What is required
Copy out the entries word for word, beginning at the line that contains "ISBN: 978-3-86648-748-2" and stopping after the last line of the entries, with both ends included. Leave the pictures out of your answer.

[Page images with their extracted text]
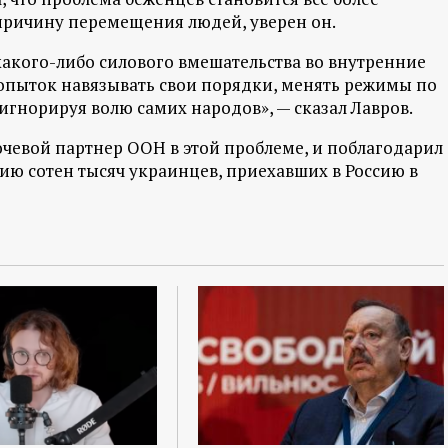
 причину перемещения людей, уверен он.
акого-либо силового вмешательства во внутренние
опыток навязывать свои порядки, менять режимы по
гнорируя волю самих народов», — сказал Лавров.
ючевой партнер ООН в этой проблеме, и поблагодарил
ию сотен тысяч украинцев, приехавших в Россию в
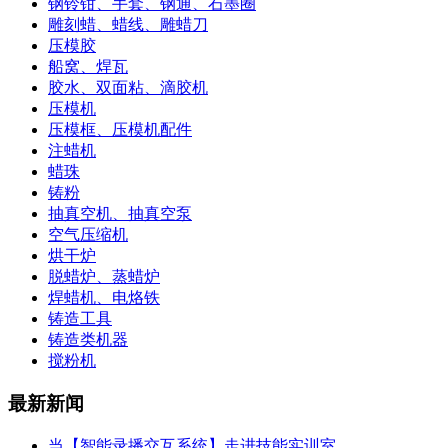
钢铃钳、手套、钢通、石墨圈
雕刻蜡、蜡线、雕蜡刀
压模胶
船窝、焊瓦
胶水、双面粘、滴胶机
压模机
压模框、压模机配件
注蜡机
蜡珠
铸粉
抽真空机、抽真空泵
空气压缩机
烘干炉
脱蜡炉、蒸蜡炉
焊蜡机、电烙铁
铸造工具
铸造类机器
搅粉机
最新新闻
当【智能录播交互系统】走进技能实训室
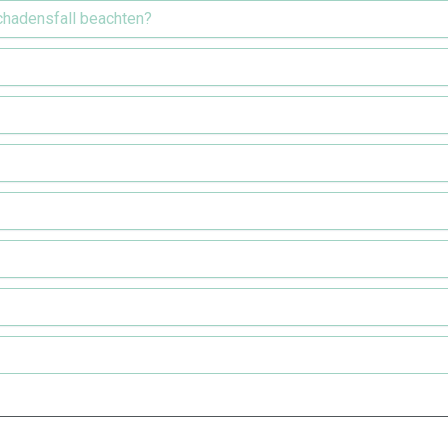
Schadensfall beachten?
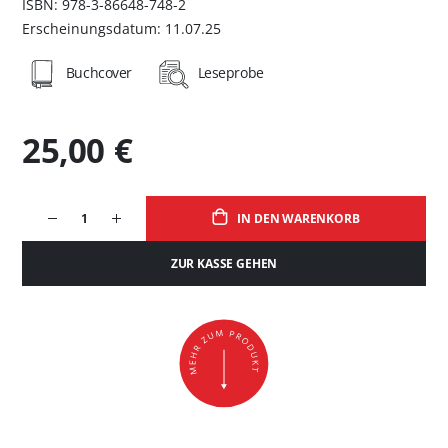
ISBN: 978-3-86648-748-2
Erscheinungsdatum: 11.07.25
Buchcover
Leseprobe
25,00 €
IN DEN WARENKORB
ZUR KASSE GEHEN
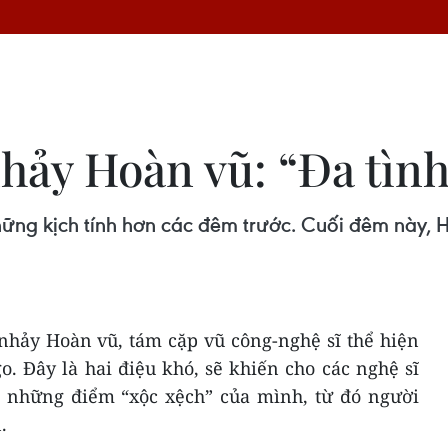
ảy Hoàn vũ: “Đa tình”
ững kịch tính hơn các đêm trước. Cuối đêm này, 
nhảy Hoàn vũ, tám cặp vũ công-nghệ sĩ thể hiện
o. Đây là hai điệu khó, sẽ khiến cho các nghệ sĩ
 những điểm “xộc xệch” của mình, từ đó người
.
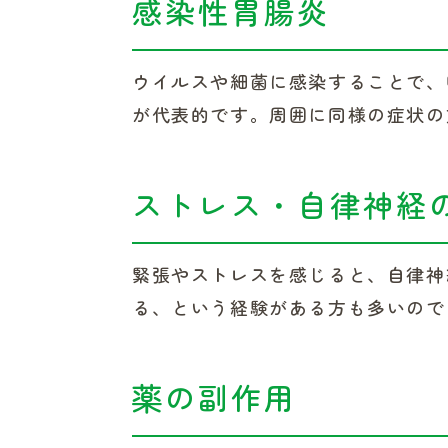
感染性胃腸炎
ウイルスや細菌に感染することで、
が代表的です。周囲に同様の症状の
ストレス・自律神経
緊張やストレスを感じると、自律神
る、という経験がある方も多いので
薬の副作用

Solution
ISBN: 978-3-86648-748-2
Erscheinungsdatum: 11.07.25
Buchcover
Leseprobe
25,00 €
IN DEN WARENKORB
ZUR KASSE GEHEN
ảy Hoàn vũ: “Đa tình”
ững kịch tính hơn các đêm trước. Cuối đêm này, 
nhảy Hoàn vũ, tám cặp vũ công-nghệ sĩ thể hiện
o. Đây là hai điệu khó, sẽ khiến cho các nghệ sĩ
 những điểm “xộc xệch” của mình, từ đó người
.
感染性胃腸炎
ウイルスや細菌に感染することで、
が代表的です。周囲に同様の症状の
ストレス・自律神経
緊張やストレスを感じると、自律神
る、という経験がある方も多いので
薬の副作用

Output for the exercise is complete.